A Lecce non si placa il confronto sul progetto di ampliamento della rete filoviaria, ma nelle ultime ore a far discutere non è tanto il merito dell’opera quanto il tono utilizzato dalla sindaca Adriana Poli in un video pubblicato sui suoi canali social, compreso quello istituzionale del Comune. Le parole utilizzate – in particolare l’espressione “i banchetti che hanno infestato la città” – sono finite al centro di una bufera politica e civica, sollevando interrogativi sulla correttezza del linguaggio usato da un rappresentante delle istituzioni.
“Le parole hanno un peso”, osservano numerosi cittadini e osservatori, sottolineando come un primo cittadino debba sempre mirare a unire e non dividere, soprattutto in un momento storico in cui si parla con urgenza di ridurre l’odio politico e promuovere un dialogo rispettoso tra le parti.

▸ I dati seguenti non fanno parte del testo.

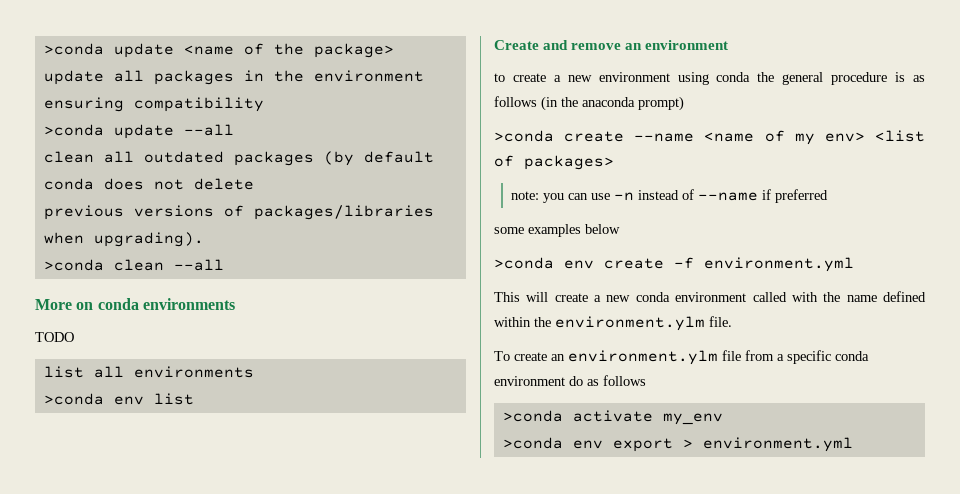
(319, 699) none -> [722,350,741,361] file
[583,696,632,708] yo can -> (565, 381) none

Il riferimento, nel video, è all’iniziativa del comitato promotore del referendum contro il progetto di estensione del filobus. Il gruppo ha raccolto oltre 7mila firme, esercitando un diritto previsto dallo Statuto Comunale per avviare un percorso di consultazione cittadina. L’amministrazione, tuttavia, ha già trasmesso al ministero delle Infrastrutture un progetto di fattibilità tecnico-economica, finalizzato alla richiesta di un finanziamento da 120 milioni di euro.
Il video in questione, della durata di cinque minuti e mezzo, è stato letto da molti come una semplificazione eccessiva della vicenda, con un linguaggio che ha colpito più per la forma che per il contenuto. Le parole della sindaca, secondo alcuni, sembravano rivolgersi non a cittadini adulti e consapevoli, ma a interlocutori da “educare”. A questo si aggiunge la scelta di utilizzare i canali istituzionali come megafono politico, fatto che alimenta ulteriori polemiche su ruolo e neutralità dell’ente pubblico.
La questione, dunque, non riguarda soltanto l’opportunità di ampliare o meno la rete filoviaria, ma tocca un tema ben più profondo: la qualità del confronto democratico in città, il rispetto delle opinioni contrarie e il senso delle istituzioni. Da più parti, anche tra i sostenitori della sindaca, emerge la richiesta di rivedere il linguaggio adottato e di adottare uno stile più inclusivo, capace di dare voce anche a chi dissente.
In un contesto di astensionismo crescente, dove una larga parte della popolazione non partecipa più al voto, il sindaco – ricorda qualcuno – è espressione di poco più di un terzo degli aventi diritto, e proprio per questo dovrebbe cercare di rappresentare l’intera comunità, non solo una parte.
Nel frattempo, il comitato promotore del referendum attende risposte sul futuro della propria iniziativa, mentre cresce l’attenzione sui prossimi passaggi amministrativi. In gioco non c’è solo un progetto di mobilità, ma il rapporto tra cittadinanza e istituzioni, tra partecipazione attiva e decisioni calate dall’alto.